Being a man's total obsession only sounds sexy in a weird ego-drive theoretical kind of way. In reality, he ended up making you feel like a burned secret agent on the run from their government. The way he kept tabs on you make you wonder if he thought you were his girlfriend or his child, and once you're out of that kind of nonsense, there's no turning back. You're not about to let that dude or any other guy smother you like that ever again, period.
Guys with a passion for sports are sexy—but there's a difference between being bummed about your team losing and throwing a full-on mantrum when they fumble the ball during overtime. Just like any passion, a love of sports can always be taken too far... and this guy was so inconsolable for the entire season you were seeing him that you were beginning to suggest that he start liking a different team (maybe one that, y'know, actually wins from time to time).
You love a man who can show emotion, but this guy was emoting about a bunch of overpaid dudes in helmets and pads throwing a ball back and forth. And while you'd happily console him over missing out on a promotion at work, the loss of a loved one or just a really rough day, having to be his shoulder to cry on when his March Madness bracket didn't work out like he planned? Yeah, no thank you. Pass.
Some of your ex-lovers, shitty as they might have been, could still find a way back into your heart with a little work.
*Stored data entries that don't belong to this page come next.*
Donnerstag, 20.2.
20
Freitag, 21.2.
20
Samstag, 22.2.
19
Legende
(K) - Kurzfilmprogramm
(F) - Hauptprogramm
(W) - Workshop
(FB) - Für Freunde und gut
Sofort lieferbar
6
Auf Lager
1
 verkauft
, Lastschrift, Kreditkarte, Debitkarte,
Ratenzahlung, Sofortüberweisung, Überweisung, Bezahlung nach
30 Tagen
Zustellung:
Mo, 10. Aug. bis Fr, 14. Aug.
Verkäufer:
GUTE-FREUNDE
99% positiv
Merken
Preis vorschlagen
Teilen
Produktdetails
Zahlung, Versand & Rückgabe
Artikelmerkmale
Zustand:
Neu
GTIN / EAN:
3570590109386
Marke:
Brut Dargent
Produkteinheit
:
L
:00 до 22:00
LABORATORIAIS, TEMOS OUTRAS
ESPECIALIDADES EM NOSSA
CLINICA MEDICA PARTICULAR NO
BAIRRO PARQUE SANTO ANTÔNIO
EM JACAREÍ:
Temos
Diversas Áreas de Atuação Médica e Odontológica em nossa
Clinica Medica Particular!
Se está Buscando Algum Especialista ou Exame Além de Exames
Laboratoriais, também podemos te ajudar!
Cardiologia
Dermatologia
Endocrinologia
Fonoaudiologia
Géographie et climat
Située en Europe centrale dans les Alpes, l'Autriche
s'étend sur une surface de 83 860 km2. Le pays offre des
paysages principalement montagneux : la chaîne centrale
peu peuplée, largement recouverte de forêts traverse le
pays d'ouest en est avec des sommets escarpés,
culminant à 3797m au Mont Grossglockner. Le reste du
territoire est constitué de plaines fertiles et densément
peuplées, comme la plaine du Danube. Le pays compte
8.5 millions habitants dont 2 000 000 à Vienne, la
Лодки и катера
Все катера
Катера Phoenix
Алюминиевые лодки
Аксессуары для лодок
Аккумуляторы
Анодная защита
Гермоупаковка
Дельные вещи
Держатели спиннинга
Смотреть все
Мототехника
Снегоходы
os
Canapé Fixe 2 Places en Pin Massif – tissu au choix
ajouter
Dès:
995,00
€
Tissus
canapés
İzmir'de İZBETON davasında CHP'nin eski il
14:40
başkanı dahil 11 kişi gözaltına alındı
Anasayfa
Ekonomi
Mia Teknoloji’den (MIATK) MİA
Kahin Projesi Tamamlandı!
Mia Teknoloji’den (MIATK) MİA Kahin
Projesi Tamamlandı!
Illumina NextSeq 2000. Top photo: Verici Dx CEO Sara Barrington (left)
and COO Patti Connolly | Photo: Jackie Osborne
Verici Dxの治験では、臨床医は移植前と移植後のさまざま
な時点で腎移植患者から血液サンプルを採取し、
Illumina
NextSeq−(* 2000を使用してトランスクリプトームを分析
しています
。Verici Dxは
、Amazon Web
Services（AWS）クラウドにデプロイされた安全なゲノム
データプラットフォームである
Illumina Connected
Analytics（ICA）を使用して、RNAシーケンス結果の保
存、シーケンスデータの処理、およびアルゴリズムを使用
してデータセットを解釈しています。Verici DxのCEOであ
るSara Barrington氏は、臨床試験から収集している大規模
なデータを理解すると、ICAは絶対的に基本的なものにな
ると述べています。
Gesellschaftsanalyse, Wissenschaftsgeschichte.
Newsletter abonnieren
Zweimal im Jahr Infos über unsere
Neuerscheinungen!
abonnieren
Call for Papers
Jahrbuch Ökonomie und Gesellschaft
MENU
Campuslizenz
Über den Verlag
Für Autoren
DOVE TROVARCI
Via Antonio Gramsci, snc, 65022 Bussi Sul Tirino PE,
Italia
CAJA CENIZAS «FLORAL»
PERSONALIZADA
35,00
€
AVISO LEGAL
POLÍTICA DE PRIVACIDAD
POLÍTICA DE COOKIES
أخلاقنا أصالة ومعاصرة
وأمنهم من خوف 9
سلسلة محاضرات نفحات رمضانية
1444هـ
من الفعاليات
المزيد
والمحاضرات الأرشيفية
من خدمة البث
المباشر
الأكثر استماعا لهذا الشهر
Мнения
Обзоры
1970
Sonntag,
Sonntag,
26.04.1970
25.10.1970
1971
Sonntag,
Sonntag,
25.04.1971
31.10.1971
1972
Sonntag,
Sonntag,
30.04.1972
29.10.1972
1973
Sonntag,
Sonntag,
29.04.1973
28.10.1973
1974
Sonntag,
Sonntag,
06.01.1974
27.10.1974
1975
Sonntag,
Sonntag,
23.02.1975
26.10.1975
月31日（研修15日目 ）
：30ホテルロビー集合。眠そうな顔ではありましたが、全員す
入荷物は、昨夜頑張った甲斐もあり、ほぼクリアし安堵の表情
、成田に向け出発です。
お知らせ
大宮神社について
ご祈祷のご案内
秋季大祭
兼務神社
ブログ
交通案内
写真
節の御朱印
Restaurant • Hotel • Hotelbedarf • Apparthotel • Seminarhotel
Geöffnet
A carefully constructed apology here, a heartfelt confession there, a few swanky dinners just to really show you that they'd changed... meh, you'd consider it. But this dude... if he was the last man on earth, you'd go gay in an instant. If he was your last hope for children, you'd join a nunnery.
Sure, he was sweet. He was kind. He was funny and charming and had the most movie star smile you'd ever seen on a real person. In fact, from the mid-calve up, he was a total catch in every single way.
And from the mid-calve down, the only solution was pretty much amputation.
Why do dudes wear socks with sandals? Don't they, like, know? Who told them that this was right? Can they literally just like, not see their feet or something? Anything else, you could maybe find a way to forgive... but socks with sandals? Nope. Unforgivable. Even if he burned those suckers and bought some real shoes, you'd never be able to erase that picture from your mind—and God knows, you've tried.